# Problem to solve
Count the lines in the entries below that contain the string "Costa". Reply with that number alone.

# Material to process
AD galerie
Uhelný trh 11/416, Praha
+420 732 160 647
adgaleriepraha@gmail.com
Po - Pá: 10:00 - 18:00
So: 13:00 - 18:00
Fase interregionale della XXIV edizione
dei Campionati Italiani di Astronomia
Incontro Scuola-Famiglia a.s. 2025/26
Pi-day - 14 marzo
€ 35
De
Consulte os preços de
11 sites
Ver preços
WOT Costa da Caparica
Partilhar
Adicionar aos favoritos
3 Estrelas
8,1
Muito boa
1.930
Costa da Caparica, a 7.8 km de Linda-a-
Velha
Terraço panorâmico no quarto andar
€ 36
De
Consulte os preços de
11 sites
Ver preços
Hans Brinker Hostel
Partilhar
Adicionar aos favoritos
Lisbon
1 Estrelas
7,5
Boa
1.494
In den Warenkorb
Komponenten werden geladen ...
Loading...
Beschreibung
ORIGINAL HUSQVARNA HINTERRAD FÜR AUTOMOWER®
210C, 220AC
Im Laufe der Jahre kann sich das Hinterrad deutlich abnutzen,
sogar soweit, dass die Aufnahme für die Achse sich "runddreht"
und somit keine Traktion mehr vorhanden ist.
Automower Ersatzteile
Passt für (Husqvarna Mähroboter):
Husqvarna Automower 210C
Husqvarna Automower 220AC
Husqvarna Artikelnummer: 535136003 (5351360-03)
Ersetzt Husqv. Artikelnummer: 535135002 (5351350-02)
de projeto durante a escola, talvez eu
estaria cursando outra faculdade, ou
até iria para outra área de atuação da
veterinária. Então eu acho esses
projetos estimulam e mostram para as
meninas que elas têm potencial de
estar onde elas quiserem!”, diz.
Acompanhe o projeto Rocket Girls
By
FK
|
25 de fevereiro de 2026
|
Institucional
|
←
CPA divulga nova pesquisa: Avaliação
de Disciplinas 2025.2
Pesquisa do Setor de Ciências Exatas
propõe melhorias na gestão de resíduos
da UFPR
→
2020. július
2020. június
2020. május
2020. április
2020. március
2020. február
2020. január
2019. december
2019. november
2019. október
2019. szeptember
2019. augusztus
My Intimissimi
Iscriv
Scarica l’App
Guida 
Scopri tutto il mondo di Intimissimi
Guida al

# The answer
2